The turmoil in North Africa and the Middle East has helped drive oil prices up to more than $102 a barrel for an important benchmark crude, Brent, although so far there have been no significant disruptions in production or supply, according to experts at the International Energy Agency here.
While Egypt and Tunisia have little oil, Libya is one of Africa's largest holders of crude oil reserves, Algeria and Iran are major suppliers and Bahrain and Yemen both border Saudi Arabia on the peninsula that produces much of the world's oil. Together, Libya, Algeria, Yemen, Bahrain and Iran represent about 10% of global oil production.
Oil markets are famously skittish, especially when there is even the possibility of disruptions in the Middle East and North Africa, which account for some 35 percent of the world's oil production and a greater percentage of the world's known reserves.
That nervousness is likely to spread elsewhere, with so many economies still fragile in the wake of the worldwide economic downturn and with the possibility that higher crude prices could lead to further increases in food prices. The high cost of food has already led to unrest in several countries, even before political revolts began in the Middle East.

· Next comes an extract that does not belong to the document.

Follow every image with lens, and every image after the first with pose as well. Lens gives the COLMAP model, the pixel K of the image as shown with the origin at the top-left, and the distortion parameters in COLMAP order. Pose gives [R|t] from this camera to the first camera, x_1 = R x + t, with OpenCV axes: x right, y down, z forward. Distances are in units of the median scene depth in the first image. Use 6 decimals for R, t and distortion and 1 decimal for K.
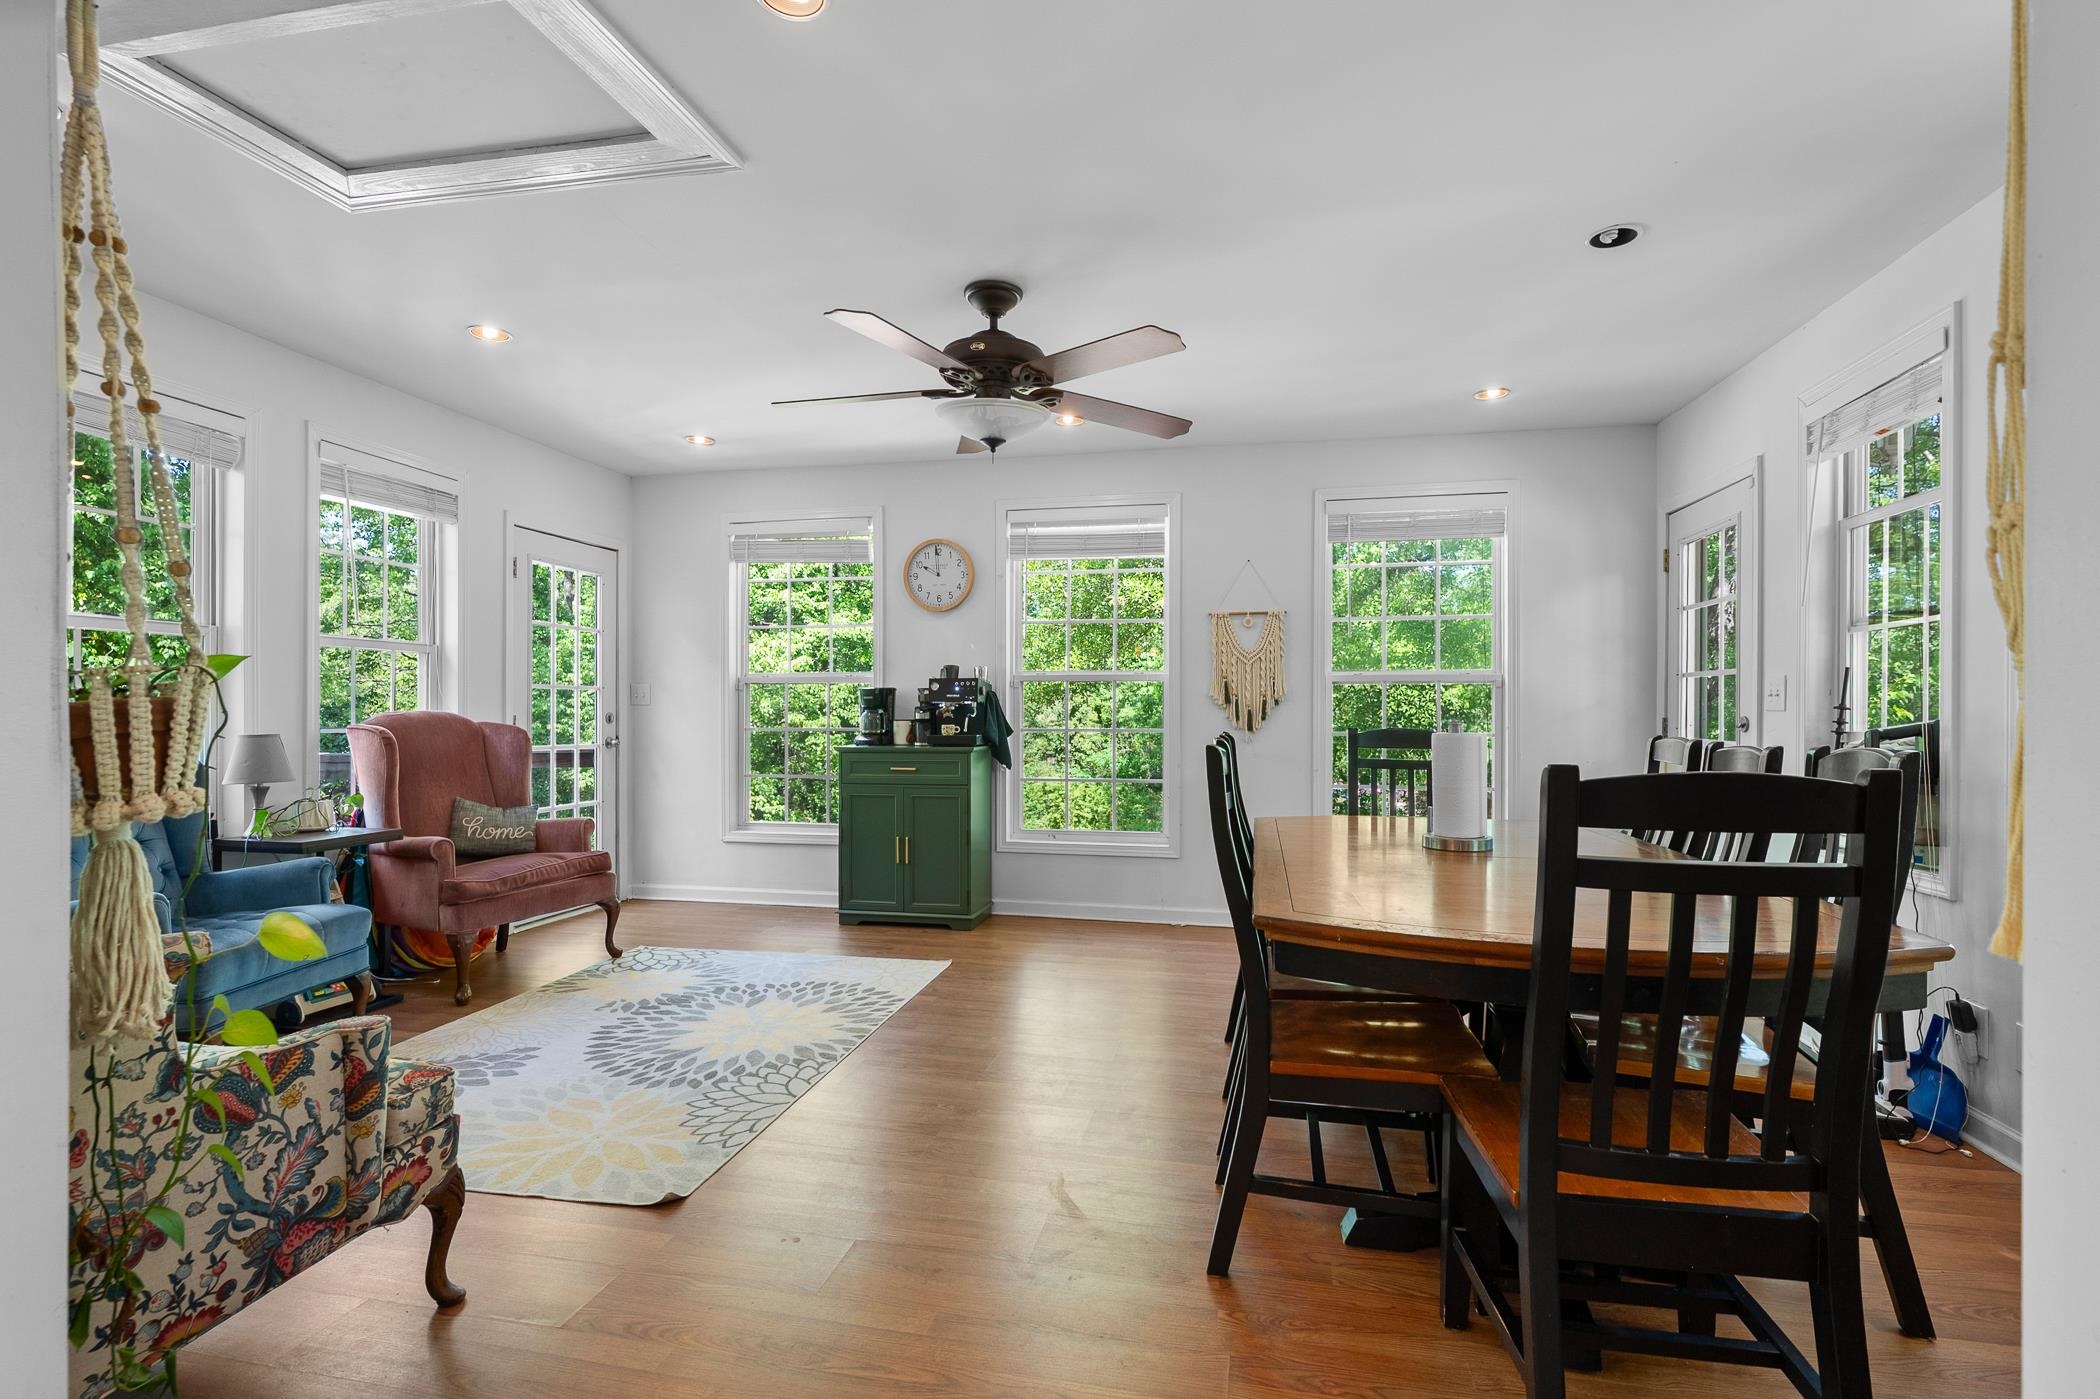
lens RADIAL K [[961.3, 0, 1068.6], [0, 961.3, 711.8], [0, 0, 1]] dist [-0.003870, -0.000334]
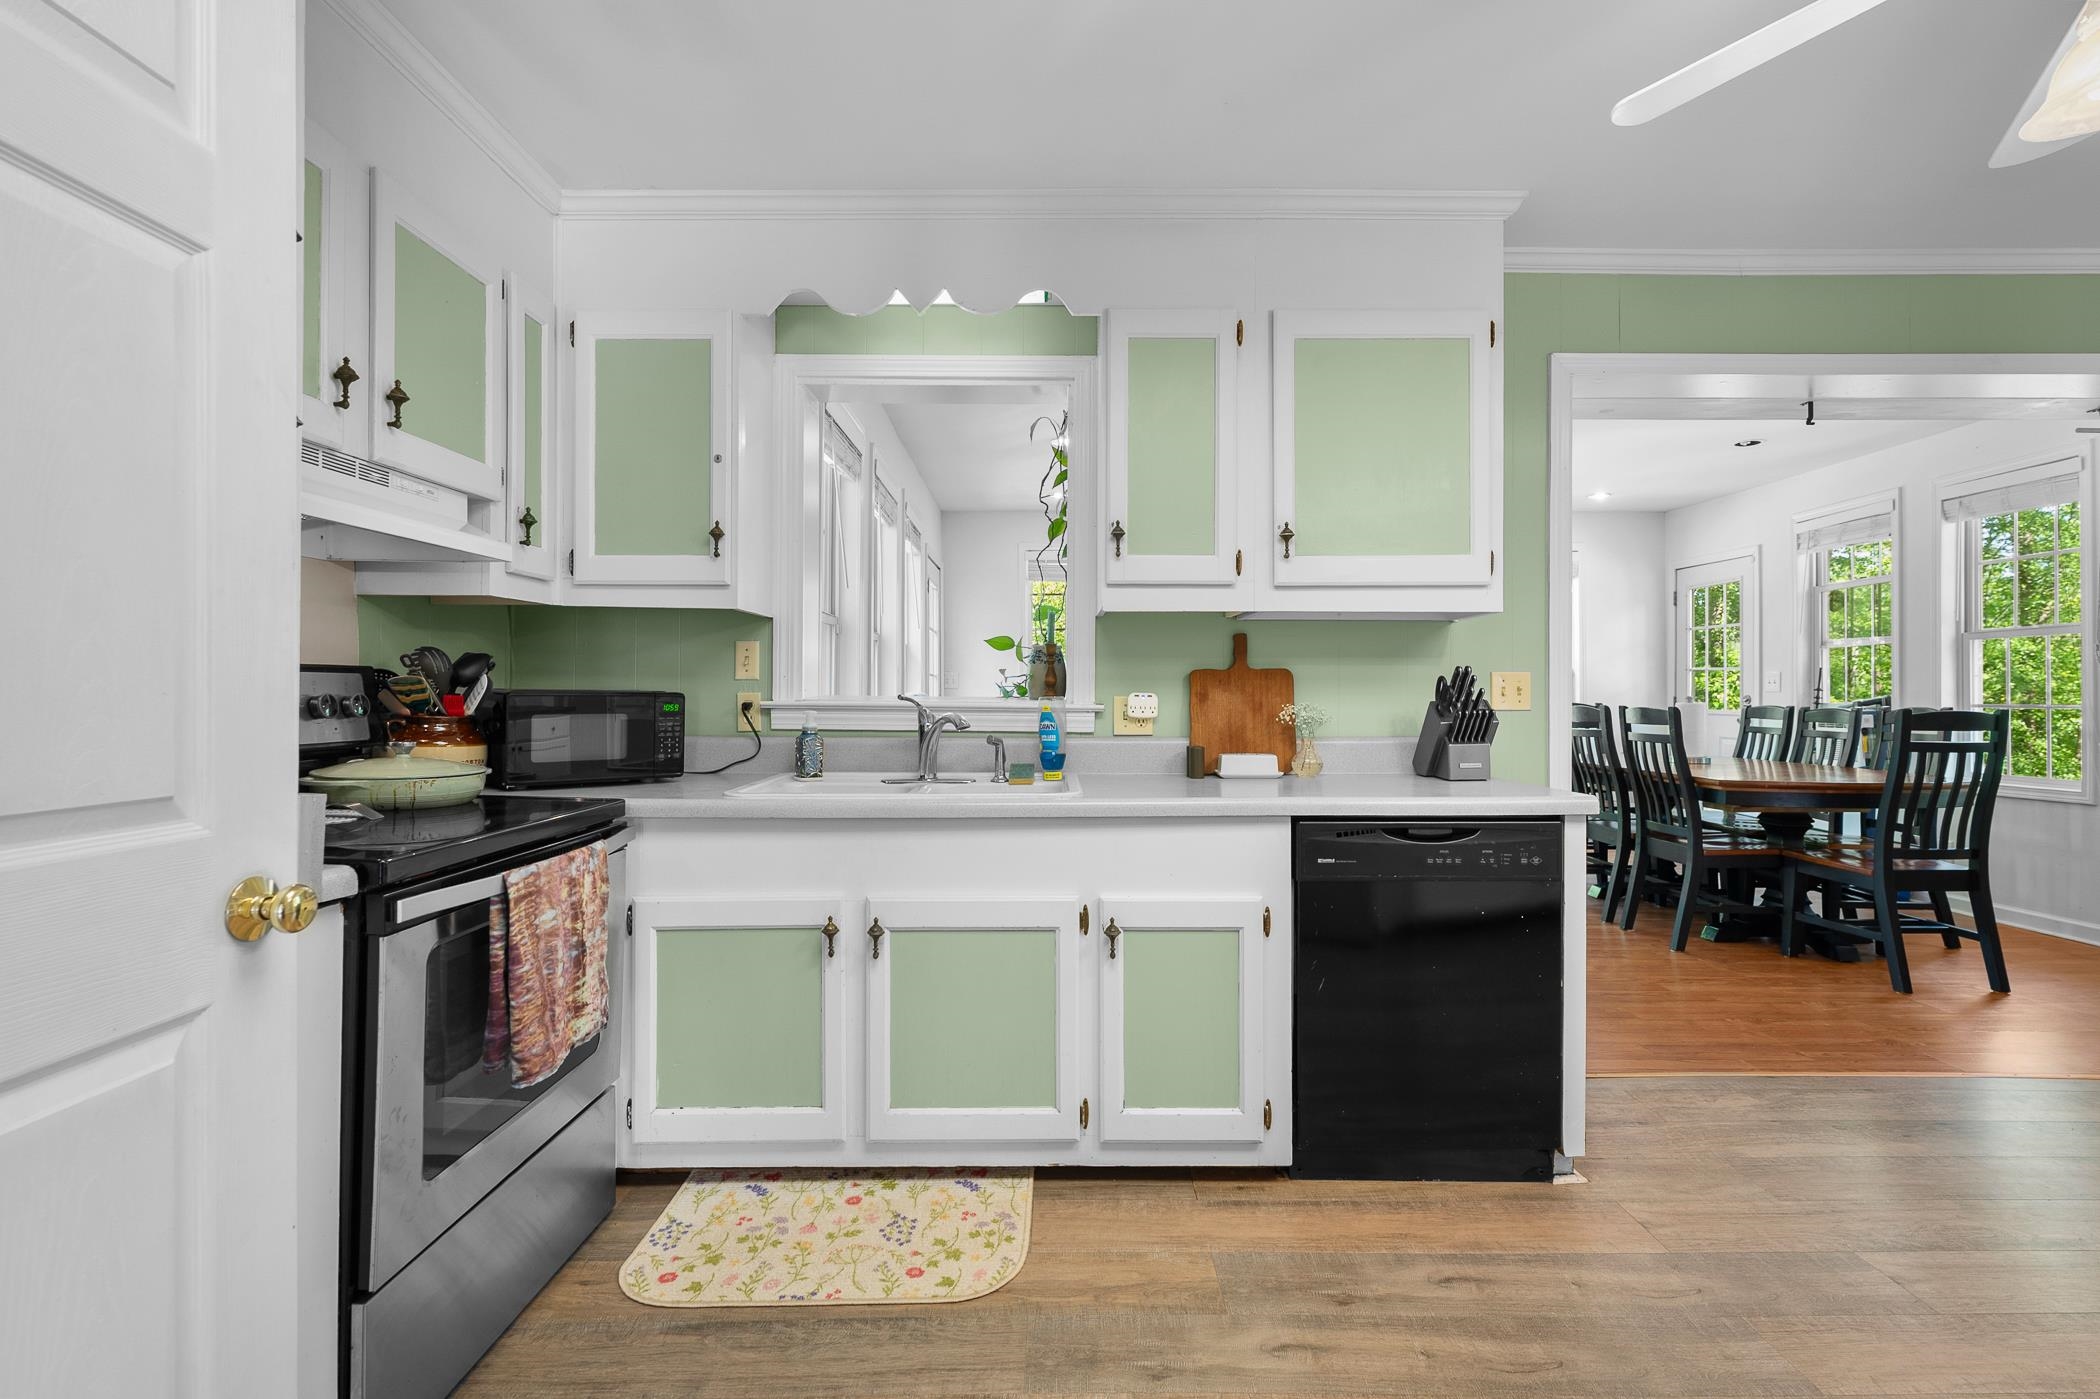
lens RADIAL K [[961.3, 0, 1063.9], [0, 961.3, 688.4], [0, 0, 1]] dist [-0.003870, -0.000334]
pose [[0.978896, -0.000392, 0.204360, -1.153869], [0.002128, 0.999963, -0.008276, 0.006578], [-0.204349, 0.008536, 0.978861, -0.583737]]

The increased price of energy is a burden that can be a detriment to the global economic recovery, said Nobuo Tanaka, the executive director of the International Energy Agency. Brent is a global benchmark crude oil that is produced in the North Sea and traded in London. It is typically the benchmark that is used to set the price for most of the oil from the Middle East. Another benchmark crude, West Texas Intermediate, closed at $86.20 a barrel on Friday. Each benchmark has an impact on gasoline prices in the United States, with the East Coast more affected by the Brent prices than other regions.